__Exercise requirements__: Write out every one of the rows below again, word for word and line for line, in the same order.

__Data records__:

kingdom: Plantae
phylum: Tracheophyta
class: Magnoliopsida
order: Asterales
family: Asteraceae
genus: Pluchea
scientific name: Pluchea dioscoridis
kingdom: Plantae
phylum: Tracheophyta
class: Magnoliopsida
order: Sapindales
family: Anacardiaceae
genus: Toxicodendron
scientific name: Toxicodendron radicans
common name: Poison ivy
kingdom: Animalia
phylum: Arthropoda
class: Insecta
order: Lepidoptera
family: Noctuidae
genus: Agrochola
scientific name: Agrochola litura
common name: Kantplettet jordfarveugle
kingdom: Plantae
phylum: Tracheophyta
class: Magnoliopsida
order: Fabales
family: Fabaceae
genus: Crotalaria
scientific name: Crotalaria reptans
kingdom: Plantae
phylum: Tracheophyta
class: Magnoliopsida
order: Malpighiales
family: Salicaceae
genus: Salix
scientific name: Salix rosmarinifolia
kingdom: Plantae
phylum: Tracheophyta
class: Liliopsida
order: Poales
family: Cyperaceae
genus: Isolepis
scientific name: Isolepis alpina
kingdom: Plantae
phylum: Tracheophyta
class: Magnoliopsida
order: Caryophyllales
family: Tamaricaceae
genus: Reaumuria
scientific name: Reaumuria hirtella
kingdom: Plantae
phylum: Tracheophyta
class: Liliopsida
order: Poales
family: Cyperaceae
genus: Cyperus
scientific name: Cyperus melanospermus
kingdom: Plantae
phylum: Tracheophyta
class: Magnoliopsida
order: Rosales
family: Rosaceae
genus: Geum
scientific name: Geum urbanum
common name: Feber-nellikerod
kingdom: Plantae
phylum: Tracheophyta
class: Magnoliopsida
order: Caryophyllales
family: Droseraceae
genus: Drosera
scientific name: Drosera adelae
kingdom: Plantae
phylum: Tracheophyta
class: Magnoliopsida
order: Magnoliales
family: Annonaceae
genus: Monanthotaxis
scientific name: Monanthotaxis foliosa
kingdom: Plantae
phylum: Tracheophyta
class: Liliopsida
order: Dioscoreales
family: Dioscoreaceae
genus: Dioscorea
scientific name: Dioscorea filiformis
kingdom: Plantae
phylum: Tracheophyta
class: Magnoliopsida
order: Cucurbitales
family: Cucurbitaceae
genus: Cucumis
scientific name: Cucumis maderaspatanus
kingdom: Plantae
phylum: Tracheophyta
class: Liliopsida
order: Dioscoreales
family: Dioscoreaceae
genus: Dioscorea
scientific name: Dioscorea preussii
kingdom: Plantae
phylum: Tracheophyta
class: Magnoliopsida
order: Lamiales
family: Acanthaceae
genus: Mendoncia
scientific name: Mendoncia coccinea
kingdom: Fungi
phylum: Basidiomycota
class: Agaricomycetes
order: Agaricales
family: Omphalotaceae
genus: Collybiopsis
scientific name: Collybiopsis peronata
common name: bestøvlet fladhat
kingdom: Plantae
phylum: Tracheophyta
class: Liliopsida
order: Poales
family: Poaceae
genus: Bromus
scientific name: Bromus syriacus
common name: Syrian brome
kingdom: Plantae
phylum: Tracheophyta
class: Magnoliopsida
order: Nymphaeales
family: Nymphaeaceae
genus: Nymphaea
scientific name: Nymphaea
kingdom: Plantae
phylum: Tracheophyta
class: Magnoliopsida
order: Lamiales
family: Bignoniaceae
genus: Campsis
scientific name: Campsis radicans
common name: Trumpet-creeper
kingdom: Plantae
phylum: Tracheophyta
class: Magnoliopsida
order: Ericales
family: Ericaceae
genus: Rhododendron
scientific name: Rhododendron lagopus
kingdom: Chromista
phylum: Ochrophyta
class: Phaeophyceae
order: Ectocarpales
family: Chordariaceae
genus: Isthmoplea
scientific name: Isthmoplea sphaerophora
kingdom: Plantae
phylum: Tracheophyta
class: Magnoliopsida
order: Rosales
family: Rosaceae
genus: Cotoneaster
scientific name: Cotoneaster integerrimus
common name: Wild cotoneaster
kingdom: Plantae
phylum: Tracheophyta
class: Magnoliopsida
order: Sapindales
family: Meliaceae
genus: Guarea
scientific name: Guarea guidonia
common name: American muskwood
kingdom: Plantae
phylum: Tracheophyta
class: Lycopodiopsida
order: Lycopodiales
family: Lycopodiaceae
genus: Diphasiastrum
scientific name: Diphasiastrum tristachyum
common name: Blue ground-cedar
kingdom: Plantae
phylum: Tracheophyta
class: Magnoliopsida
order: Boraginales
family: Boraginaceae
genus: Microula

__Problem solution__:
kingdom: Plantae
phylum: Tracheophyta
class: Magnoliopsida
order: Asterales
family: Asteraceae
genus: Pluchea
scientific name: Pluchea dioscoridis
kingdom: Plantae
phylum: Tracheophyta
class: Magnoliopsida
order: Sapindales
family: Anacardiaceae
genus: Toxicodendron
scientific name: Toxicodendron radicans
common name: Poison ivy
kingdom: Animalia
phylum: Arthropoda
class: Insecta
order: Lepidoptera
family: Noctuidae
genus: Agrochola
scientific name: Agrochola litura
common name: Kantplettet jordfarveugle
kingdom: Plantae
phylum: Tracheophyta
class: Magnoliopsida
order: Fabales
family: Fabaceae
genus: Crotalaria
scientific name: Crotalaria reptans
kingdom: Plantae
phylum: Tracheophyta
class: Magnoliopsida
order: Malpighiales
family: Salicaceae
genus: Salix
scientific name: Salix rosmarinifolia
kingdom: Plantae
phylum: Tracheophyta
class: Liliopsida
order: Poales
family: Cyperaceae
genus: Isolepis
scientific name: Isolepis alpina
kingdom: Plantae
phylum: Tracheophyta
class: Magnoliopsida
order: Caryophyllales
family: Tamaricaceae
genus: Reaumuria
scientific name: Reaumuria hirtella
kingdom: Plantae
phylum: Tracheophyta
class: Liliopsida
order: Poales
family: Cyperaceae
genus: Cyperus
scientific name: Cyperus melanospermus
kingdom: Plantae
phylum: Tracheophyta
class: Magnoliopsida
order: Rosales
family: Rosaceae
genus: Geum
scientific name: Geum urbanum
common name: Feber-nellikerod
kingdom: Plantae
phylum: Tracheophyta
class: Magnoliopsida
order: Caryophyllales
family: Droseraceae
genus: Drosera
scientific name: Drosera adelae
kingdom: Plantae
phylum: Tracheophyta
class: Magnoliopsida
order: Magnoliales
family: Annonaceae
genus: Monanthotaxis
scientific name: Monanthotaxis foliosa
kingdom: Plantae
phylum: Tracheophyta
class: Liliopsida
order: Dioscoreales
family: Dioscoreaceae
genus: Dioscorea
scientific name: Dioscorea filiformis
kingdom: Plantae
phylum: Tracheophyta
class: Magnoliopsida
order: Cucurbitales
family: Cucurbitaceae
genus: Cucumis
scientific name: Cucumis maderaspatanus
kingdom: Plantae
phylum: Tracheophyta
class: Liliopsida
order: Dioscoreales
family: Dioscoreaceae
genus: Dioscorea
scientific name: Dioscorea preussii
kingdom: Plantae
phylum: Tracheophyta
class: Magnoliopsida
order: Lamiales
family: Acanthaceae
genus: Mendoncia
scientific name: Mendoncia coccinea
kingdom: Fungi
phylum: Basidiomycota
class: Agaricomycetes
order: Agaricales
family: Omphalotaceae
genus: Collybiopsis
scientific name: Collybiopsis peronata
common name: bestøvlet fladhat
kingdom: Plantae
phylum: Tracheophyta
class: Liliopsida
order: Poales
family: Poaceae
genus: Bromus
scientific name: Bromus syriacus
common name: Syrian brome
kingdom: Plantae
phylum: Tracheophyta
class: Magnoliopsida
order: Nymphaeales
family: Nymphaeaceae
genus: Nymphaea
scientific name: Nymphaea
kingdom: Plantae
phylum: Tracheophyta
class: Magnoliopsida
order: Lamiales
family: Bignoniaceae
genus: Campsis
scientific name: Campsis radicans
common name: Trumpet-creeper
kingdom: Plantae
phylum: Tracheophyta
class: Magnoliopsida
order: Ericales
family: Ericaceae
genus: Rhododendron
scientific name: Rhododendron lagopus
kingdom: Chromista
phylum: Ochrophyta
class: Phaeophyceae
order: Ectocarpales
family: Chordariaceae
genus: Isthmoplea
scientific name: Isthmoplea sphaerophora
kingdom: Plantae
phylum: Tracheophyta
class: Magnoliopsida
order: Rosales
family: Rosaceae
genus: Cotoneaster
scientific name: Cotoneaster integerrimus
common name: Wild cotoneaster
kingdom: Plantae
phylum: Tracheophyta
class: Magnoliopsida
order: Sapindales
family: Meliaceae
genus: Guarea
scientific name: Guarea guidonia
common name: American muskwood
kingdom: Plantae
phylum: Tracheophyta
class: Lycopodiopsida
order: Lycopodiales
family: Lycopodiaceae
genus: Diphasiastrum
scientific name: Diphasiastrum tristachyum
common name: Blue ground-cedar
kingdom: Plantae
phylum: Tracheophyta
class: Magnoliopsida
order: Boraginales
family: Boraginaceae
genus: Microula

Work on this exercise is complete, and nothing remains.